Vorliegender Textauszug:
::::

Organisatoren halten an Saatgutbörsen fest
Stefanie Busch ist die Vorsitzende des Vereins Fruchtwechsel e.V.. Sie betreibt eine Gärtnerei mit eigener Saatgutgewinnung in Wilsen, im Landkreis Rostock. Auf Samenbörsen informiert sie über die Gefahren und versucht, zu sensibilisieren - genau hinzuschauen, ob Pflanzen beim Wachsen gesund aussehen oder nicht. Krankheiten ließen sich schnell erkennen, wenn der Aufwuchs ins Stocken gerät oder die Pflanzen zusammenbrechen, so Stefanie Busch. Denn für sie sind und bleiben die Saatgutbörsen ein wichtiges Angebot. "Zum einen gehört Saatgut schon immer in viele Hände und Menschen gaben es weiter. Man wird das nicht unterbinden können." Stefanie Busch setzt auf Aufklärung. Der Verein Fruchtwechsel dreht gerade Infofilme, die bei künftigen Tauschbörsen auf das Problem aufmerksam machen sollen.
Pflanzenschützer setzen auf Aufklärung
Gleichzeitig möchte die Aktivistin auch das Landesamt für Pflanzenschutz in Rostock verstärkt in die Aufklärungsarbeit mit einbinden - eine Idee, die im LaLLF gut ankommt. Auch dort plädieren die Experten für mehr Aufklärung und Sensibilisierung. Ein generelles Verbot des privaten Samentausches schließen beide Seiten aus. Dies sei nicht nur rechtlich schwierig, sondern auch praktisch kaum durchsetzbar.
Probleme mit Kartoffeln im Kleingarten melden
In diesen Tagen bringen viele Hobbygärtner Kartoffeln in den Boden. Auch hier warnen Pflanzenschutzexperten davor, die eigenen Kartoffeln der vergangenen Ernte zu nutzen. Hier sei die Gefahr besonders groß, dass Krankheiten sich ausbreiten. Das könnte auch verheerende Folgen für die Landwirtschaft haben, denn Kleingärten grenzen oft direkt an Felder, bzw. befinden sich in deren unmittelbarer Nähe. So könnten Viren oder auch Blattläuse sich uneingeschränkt ausbreiten und Bestände komplett befallen. Darauf verweist Dieter Ewald vom Saatgutverband MV. Mecklenburg-Vorpommern ist als klassisches Anbauland für Pflanzkartoffeln europaweit anerkannt. Namhafte Zuchtunternehmen hierzulande bringen ständig neue Sorten hervor. Dieses Bemühen sei akut gefährdet, wenn der unkontrollierte Anbau auf nur wenigen Quadratmetern im Garten anhält, appellieren auch die Experten aus dem Landespflanzenschutzamt an alle Kleingärtner. Sie bitten, auffällige Proben oder Probleme umgehend dem LaLLF in Rostock zu melden.

::::

Aufgabe 1:
Gib alle Überschriften wieder, die der Textauszug zu Saatgutbörsen enthält.
Aufgabe 2:
Erkläre anhand des Textauszugs zu Saatgutbörsen, warum die Nutzung eigener Kartoffeln aus der vergangenen Ernte im Kleingarten auch für die Landwirtschaft gefährlich sein kann.
Aufgabe 3:
Schreibe den Textauszug zu Saatgutbörsen im Anschluss an seinen letzten Satz weiter.
Die Datensätze haben hierfür keine Bedeutung.

::::

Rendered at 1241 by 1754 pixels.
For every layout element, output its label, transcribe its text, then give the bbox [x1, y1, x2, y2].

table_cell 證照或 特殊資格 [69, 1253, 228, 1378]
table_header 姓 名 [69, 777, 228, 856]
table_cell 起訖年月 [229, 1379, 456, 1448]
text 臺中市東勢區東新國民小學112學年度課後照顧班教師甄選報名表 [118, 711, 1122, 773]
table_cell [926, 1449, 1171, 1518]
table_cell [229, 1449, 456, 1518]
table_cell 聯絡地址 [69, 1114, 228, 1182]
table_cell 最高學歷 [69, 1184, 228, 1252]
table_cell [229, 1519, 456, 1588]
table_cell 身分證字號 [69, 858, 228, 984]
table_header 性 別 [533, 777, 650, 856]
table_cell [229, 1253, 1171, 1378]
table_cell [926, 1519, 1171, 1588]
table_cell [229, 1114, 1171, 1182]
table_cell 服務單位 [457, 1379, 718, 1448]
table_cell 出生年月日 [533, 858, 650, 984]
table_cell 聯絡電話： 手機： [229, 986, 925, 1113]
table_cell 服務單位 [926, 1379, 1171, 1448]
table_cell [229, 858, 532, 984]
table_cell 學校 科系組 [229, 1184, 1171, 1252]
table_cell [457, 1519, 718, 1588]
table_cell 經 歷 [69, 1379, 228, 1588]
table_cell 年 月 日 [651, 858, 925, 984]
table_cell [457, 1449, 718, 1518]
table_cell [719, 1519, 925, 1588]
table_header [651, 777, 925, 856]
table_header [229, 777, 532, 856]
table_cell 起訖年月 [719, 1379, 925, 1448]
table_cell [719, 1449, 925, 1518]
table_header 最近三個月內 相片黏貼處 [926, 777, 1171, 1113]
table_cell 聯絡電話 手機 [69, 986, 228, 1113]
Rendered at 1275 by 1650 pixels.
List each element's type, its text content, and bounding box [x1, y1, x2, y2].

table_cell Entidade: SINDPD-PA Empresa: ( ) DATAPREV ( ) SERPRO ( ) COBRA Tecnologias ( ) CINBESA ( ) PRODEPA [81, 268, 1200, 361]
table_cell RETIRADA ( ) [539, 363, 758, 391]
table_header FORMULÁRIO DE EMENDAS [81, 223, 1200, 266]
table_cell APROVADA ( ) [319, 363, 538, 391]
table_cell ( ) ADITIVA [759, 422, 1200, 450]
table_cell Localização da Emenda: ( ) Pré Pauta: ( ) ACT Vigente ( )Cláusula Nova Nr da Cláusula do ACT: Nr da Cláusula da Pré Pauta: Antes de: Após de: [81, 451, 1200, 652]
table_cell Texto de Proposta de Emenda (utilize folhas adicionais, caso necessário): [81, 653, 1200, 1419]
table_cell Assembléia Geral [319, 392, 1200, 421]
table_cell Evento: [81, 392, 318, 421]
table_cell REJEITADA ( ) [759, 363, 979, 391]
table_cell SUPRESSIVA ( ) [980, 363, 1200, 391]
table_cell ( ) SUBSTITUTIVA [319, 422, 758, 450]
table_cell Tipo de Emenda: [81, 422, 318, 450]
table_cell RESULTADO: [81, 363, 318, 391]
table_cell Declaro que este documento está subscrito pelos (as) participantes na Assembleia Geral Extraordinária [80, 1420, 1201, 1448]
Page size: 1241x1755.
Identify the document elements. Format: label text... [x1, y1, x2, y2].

::::

Antwortfeld 1:
- Organisatoren halten an Saatgutbörsen fest
- Pflanzenschützer setzen auf Aufklärung
- Probleme mit Kartoffeln im Kleingarten melden

Antwortfeld 2:
Kleingärten grenzen oft direkt an Felder oder liegen in deren unmittelbarer Nähe. Dadurch könnten sich Viren oder Blattläuse uneingeschränkt ausbreiten und Bestände komplett befallen.

Antwortfeld 3:
Für Landwirte bleibt es beim streng kontrollierten Anbau
Eine EU-Richtlinie schreibt detailliert vor, wie Saatgut auf seine Qualität zu prüfen ist, bevor es in den Boden kommt. Festgestellte Schadorganismen haben zur Folge, dass das Saatgut gesperrt, für den Handel nicht freigegeben wird. Das wird streng kontrolliert, auch in Mecklenburg-Vorpommern. Für den Geschäftsführer des Saatgutverbandes MV, Dieter Ewald, der einzig richtige Weg, um Natur und Umwelt zu schützen. "Wir in Mecklenburg-Vorpommern sind auf einem sehr hohen Level dieser rechtlichen Vorschriften". Das bedeutet: Saatgut, das in Mecklenburg-Vorpommern professionell vermehrt wird, hat mehrheitlich eine sehr gute Qualität.